■ Exercise materials ■

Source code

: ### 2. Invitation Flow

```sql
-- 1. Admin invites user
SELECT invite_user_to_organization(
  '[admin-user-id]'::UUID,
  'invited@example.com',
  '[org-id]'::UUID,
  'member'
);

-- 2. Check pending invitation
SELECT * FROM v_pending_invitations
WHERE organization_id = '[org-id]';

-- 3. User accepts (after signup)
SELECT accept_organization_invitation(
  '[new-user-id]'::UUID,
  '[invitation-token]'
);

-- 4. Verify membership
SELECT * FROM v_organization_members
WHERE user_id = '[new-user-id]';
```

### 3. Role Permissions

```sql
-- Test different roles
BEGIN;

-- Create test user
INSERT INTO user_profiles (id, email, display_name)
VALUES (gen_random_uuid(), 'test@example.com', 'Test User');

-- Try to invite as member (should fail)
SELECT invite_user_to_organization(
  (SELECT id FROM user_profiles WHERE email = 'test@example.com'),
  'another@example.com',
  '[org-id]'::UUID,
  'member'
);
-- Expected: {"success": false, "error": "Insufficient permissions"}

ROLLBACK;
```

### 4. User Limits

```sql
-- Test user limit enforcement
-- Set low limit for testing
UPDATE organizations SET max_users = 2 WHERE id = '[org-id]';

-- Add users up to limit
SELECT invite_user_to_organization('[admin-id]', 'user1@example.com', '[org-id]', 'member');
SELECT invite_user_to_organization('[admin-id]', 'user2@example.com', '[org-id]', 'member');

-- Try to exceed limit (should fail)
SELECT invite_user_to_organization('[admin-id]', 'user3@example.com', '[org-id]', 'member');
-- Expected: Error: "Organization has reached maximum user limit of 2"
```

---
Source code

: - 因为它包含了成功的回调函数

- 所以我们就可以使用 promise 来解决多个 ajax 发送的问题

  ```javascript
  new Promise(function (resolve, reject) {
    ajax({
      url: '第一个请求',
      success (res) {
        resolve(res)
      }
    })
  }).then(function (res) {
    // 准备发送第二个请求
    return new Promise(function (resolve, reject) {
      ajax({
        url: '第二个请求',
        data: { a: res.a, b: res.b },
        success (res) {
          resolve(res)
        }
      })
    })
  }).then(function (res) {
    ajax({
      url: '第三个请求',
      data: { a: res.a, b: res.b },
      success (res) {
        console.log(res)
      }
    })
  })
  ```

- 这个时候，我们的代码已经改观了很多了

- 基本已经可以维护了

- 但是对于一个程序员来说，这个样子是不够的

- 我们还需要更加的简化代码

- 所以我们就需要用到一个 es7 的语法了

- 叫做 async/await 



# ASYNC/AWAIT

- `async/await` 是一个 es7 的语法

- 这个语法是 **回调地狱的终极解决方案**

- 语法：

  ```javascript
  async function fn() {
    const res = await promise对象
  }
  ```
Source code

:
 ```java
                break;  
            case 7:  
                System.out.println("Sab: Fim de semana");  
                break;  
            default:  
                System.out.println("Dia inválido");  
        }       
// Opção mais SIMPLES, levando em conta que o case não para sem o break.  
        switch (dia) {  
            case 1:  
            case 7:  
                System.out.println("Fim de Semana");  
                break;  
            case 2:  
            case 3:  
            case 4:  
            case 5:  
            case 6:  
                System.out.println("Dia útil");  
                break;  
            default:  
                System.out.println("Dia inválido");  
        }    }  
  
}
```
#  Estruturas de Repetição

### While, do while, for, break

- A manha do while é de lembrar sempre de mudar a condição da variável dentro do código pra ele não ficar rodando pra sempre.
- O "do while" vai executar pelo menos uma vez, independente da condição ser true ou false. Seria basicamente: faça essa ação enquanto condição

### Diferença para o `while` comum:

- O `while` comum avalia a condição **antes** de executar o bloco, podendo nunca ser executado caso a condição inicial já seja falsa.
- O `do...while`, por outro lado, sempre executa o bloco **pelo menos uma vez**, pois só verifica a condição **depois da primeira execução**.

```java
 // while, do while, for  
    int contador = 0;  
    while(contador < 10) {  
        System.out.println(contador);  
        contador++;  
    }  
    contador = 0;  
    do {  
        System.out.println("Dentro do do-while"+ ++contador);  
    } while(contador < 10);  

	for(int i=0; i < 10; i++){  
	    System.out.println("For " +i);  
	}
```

■ Aim of the exercise ■
Reproduce all of the material above without alteration.

■ Output for this exercise ■
Source code

: ### 2. Invitation Flow

```sql
-- 1. Admin invites user
SELECT invite_user_to_organization(
  '[admin-user-id]'::UUID,
  'invited@example.com',
  '[org-id]'::UUID,
  'member'
);

-- 2. Check pending invitation
SELECT * FROM v_pending_invitations
WHERE organization_id = '[org-id]';

-- 3. User accepts (after signup)
SELECT accept_organization_invitation(
  '[new-user-id]'::UUID,
  '[invitation-token]'
);

-- 4. Verify membership
SELECT * FROM v_organization_members
WHERE user_id = '[new-user-id]';
```

### 3. Role Permissions

```sql
-- Test different roles
BEGIN;

-- Create test user
INSERT INTO user_profiles (id, email, display_name)
VALUES (gen_random_uuid(), 'test@example.com', 'Test User');

-- Try to invite as member (should fail)
SELECT invite_user_to_organization(
  (SELECT id FROM user_profiles WHERE email = 'test@example.com'),
  'another@example.com',
  '[org-id]'::UUID,
  'member'
);
-- Expected: {"success": false, "error": "Insufficient permissions"}

ROLLBACK;
```

### 4. User Limits

```sql
-- Test user limit enforcement
-- Set low limit for testing
UPDATE organizations SET max_users = 2 WHERE id = '[org-id]';

-- Add users up to limit
SELECT invite_user_to_organization('[admin-id]', 'user1@example.com', '[org-id]', 'member');
SELECT invite_user_to_organization('[admin-id]', 'user2@example.com', '[org-id]', 'member');

-- Try to exceed limit (should fail)
SELECT invite_user_to_organization('[admin-id]', 'user3@example.com', '[org-id]', 'member');
-- Expected: Error: "Organization has reached maximum user limit of 2"
```

---
Source code

: - 因为它包含了成功的回调函数

- 所以我们就可以使用 promise 来解决多个 ajax 发送的问题

  ```javascript
  new Promise(function (resolve, reject) {
    ajax({
      url: '第一个请求',
      success (res) {
        resolve(res)
      }
    })
  }).then(function (res) {
    // 准备发送第二个请求
    return new Promise(function (resolve, reject) {
      ajax({
        url: '第二个请求',
        data: { a: res.a, b: res.b },
        success (res) {
          resolve(res)
        }
      })
    })
  }).then(function (res) {
    ajax({
      url: '第三个请求',
      data: { a: res.a, b: res.b },
      success (res) {
        console.log(res)
      }
    })
  })
  ```

- 这个时候，我们的代码已经改观了很多了

- 基本已经可以维护了

- 但是对于一个程序员来说，这个样子是不够的

- 我们还需要更加的简化代码

- 所以我们就需要用到一个 es7 的语法了

- 叫做 async/await 



# ASYNC/AWAIT

- `async/await` 是一个 es7 的语法

- 这个语法是 **回调地狱的终极解决方案**

- 语法：

  ```javascript
  async function fn() {
    const res = await promise对象
  }
  ```
Source code

:
 ```java
                break;  
            case 7:  
                System.out.println("Sab: Fim de semana");  
                break;  
            default:  
                System.out.println("Dia inválido");  
        }       
// Opção mais SIMPLES, levando em conta que o case não para sem o break.  
        switch (dia) {  
            case 1:  
            case 7:  
                System.out.println("Fim de Semana");  
                break;  
            case 2:  
            case 3:  
            case 4:  
            case 5:  
            case 6:  
                System.out.println("Dia útil");  
                break;  
            default:  
                System.out.println("Dia inválido");  
        }    }  
  
}
```
#  Estruturas de Repetição

### While, do while, for, break

- A manha do while é de lembrar sempre de mudar a condição da variável dentro do código pra ele não ficar rodando pra sempre.
- O "do while" vai executar pelo menos uma vez, independente da condição ser true ou false. Seria basicamente: faça essa ação enquanto condição

### Diferença para o `while` comum:

- O `while` comum avalia a condição **antes** de executar o bloco, podendo nunca ser executado caso a condição inicial já seja falsa.
- O `do...while`, por outro lado, sempre executa o bloco **pelo menos uma vez**, pois só verifica a condição **depois da primeira execução**.

```java
 // while, do while, for  
    int contador = 0;  
    while(contador < 10) {  
        System.out.println(contador);  
        contador++;  
    }  
    contador = 0;  
    do {  
        System.out.println("Dentro do do-while"+ ++contador);  
    } while(contador < 10);  

	for(int i=0; i < 10; i++){  
	    System.out.println("For " +i);  
	}
```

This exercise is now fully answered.